John Stockton was famously stingy with his public appearances during his time in Utah, and was rewarded with a statue and his jersey hangs in the Vivint Arena rafters, while a street bordering the arena was named after him — all due to the success the Jazz had while he donned their uniform.

Yet Mitchell’s apparent love affair with the Jazz stretches back before he was suiting up for the team. Coming out of Louisville, Mitchell was projected to get drafted above where the Jazz were due to pick, yet Mitchell found an opportunity to work out in Utah anyway. On draft night, the Jazz general manager said of Mitchell, "He loved us. We loved him. It’s kind of a mutual admiration club."

Now, Mitchell is repaying the Jazz, and the city, by publicly sharing his time. Before and after games, you’ll regularly find photos of Mitchell posing with fans. He’s also been spotted taking in University of Utah basketball games in his free time.

While these types of public appearances do nothing to help the Jazz win games, it helps provide confidence in a young player who appears to be interested in playing an integral part in his new city. While both Williams and Hayward sought their departures from Utah, Mitchell seems to be finding a way to cement himself within it.
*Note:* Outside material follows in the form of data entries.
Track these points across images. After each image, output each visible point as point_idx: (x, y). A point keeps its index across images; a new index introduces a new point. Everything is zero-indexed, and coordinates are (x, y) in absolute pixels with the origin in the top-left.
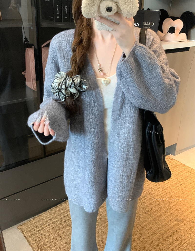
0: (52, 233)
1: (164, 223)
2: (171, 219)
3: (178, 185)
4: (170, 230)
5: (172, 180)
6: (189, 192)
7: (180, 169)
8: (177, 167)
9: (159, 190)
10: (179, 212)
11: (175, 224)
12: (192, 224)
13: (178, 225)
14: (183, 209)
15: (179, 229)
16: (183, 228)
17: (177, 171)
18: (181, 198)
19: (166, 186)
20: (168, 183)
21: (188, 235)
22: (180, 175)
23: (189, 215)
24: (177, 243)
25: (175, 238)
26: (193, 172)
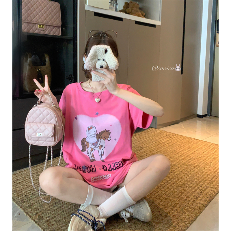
3: (166, 143)
5: (158, 141)
12: (185, 166)
14: (174, 158)
15: (174, 171)
16: (177, 170)
17: (163, 136)
20: (156, 143)
21: (183, 174)
24: (174, 181)
25: (171, 177)
26: (177, 136)
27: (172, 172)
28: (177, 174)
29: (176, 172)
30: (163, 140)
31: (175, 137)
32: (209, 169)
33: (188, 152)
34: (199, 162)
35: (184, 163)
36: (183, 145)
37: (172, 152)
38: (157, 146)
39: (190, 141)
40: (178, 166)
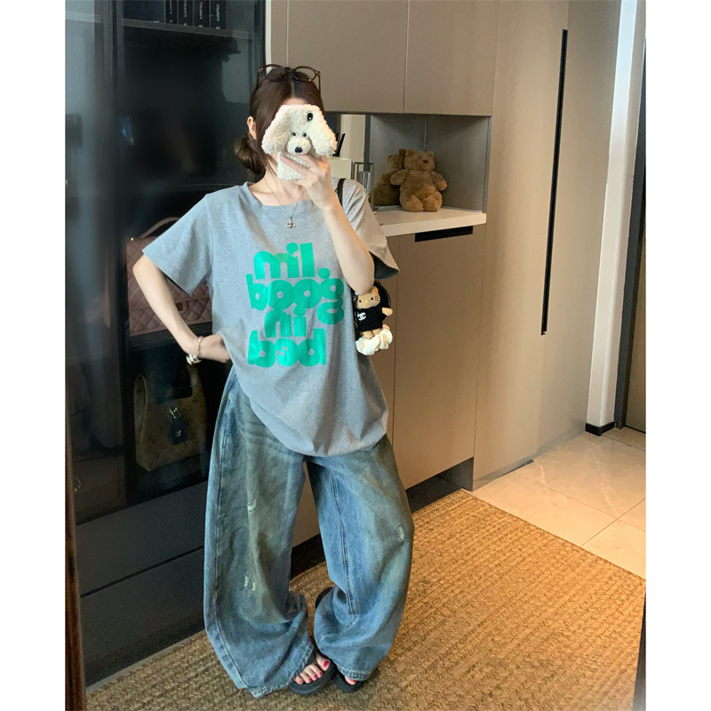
1: (457, 673)
2: (474, 660)
3: (492, 566)
4: (475, 693)
5: (474, 553)
6: (517, 582)
7: (495, 524)
8: (488, 519)
9: (442, 582)
10: (497, 639)
11: (484, 674)
12: (529, 670)
13: (493, 675)
14: (505, 631)
15: (498, 687)
16: (507, 685)
17: (488, 531)
18: (501, 600)
19: (459, 570)
20: (466, 561)
21: (519, 703)
22: (494, 540)
23: (522, 647)
26: (527, 531)
27: (491, 695)
28: (503, 701)
29: (501, 695)
30: (486, 551)
31: (520, 534)
32: (590, 683)
33: (544, 608)
34: (569, 651)
35: (529, 656)
36: (537, 572)
37: (504, 606)
38: (467, 578)
39: (558, 557)
40: (511, 666)
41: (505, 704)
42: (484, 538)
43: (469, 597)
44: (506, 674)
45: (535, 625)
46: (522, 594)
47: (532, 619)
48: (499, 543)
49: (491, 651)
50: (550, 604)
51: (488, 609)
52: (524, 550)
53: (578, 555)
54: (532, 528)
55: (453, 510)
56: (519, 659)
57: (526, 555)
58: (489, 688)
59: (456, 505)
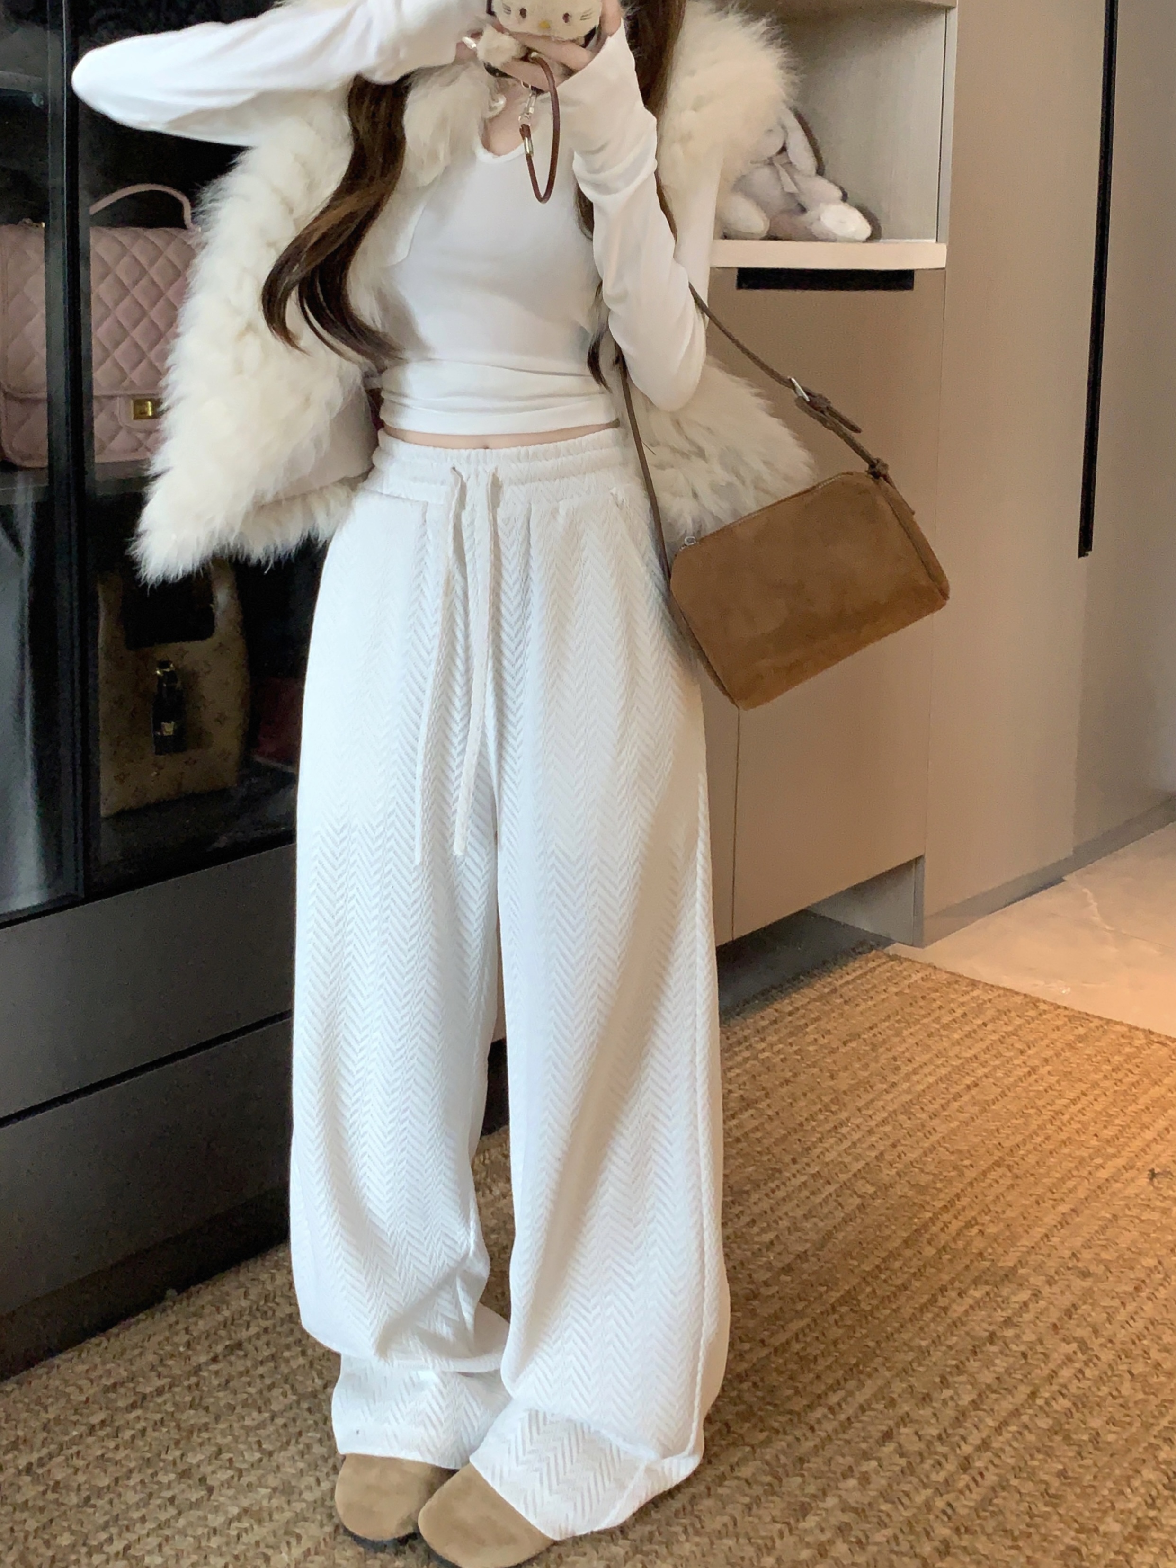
0: (131, 1471)
1: (906, 1306)
2: (942, 1276)
3: (957, 1088)
4: (954, 1340)
5: (912, 1067)
7: (953, 1005)
8: (934, 995)
9: (844, 1131)
11: (972, 1302)
13: (993, 1301)
15: (1008, 1323)
21: (1064, 1348)
22: (956, 1036)
23: (1055, 1240)
24: (1007, 1404)
26: (1032, 1013)
27: (992, 1338)
28: (1023, 1348)
29: (1017, 1336)
30: (939, 1062)
31: (1018, 1021)
36: (1072, 1095)
37: (998, 1164)
38: (902, 1118)
39: (1117, 1059)
40: (1032, 1280)
41: (1030, 1353)
42: (930, 1035)
43: (912, 1156)
44: (1025, 1295)
45: (1081, 1194)
46: (1038, 1140)
47: (1070, 1184)
48: (968, 1042)
49: (981, 1254)
50: (1111, 1150)
51: (961, 1175)
52: (1030, 1052)
53: (1164, 1052)
54: (1042, 1006)
55: (847, 983)
56: (1052, 1265)
57: (1037, 1062)
58: (985, 1325)
59: (854, 975)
Williams and Hayward were both terrific players for the Jazz and proved to be important pieces in building independent winning cultures with the organization, but neither embraced the community quite like it embraced them.

In his first six months, Mitchell has changed that trend. Though it remains to be seen if Mitchell will find the same success in a Jazz uniform that Williams and Hayward achieved, he’s making it easier to root for him getting there.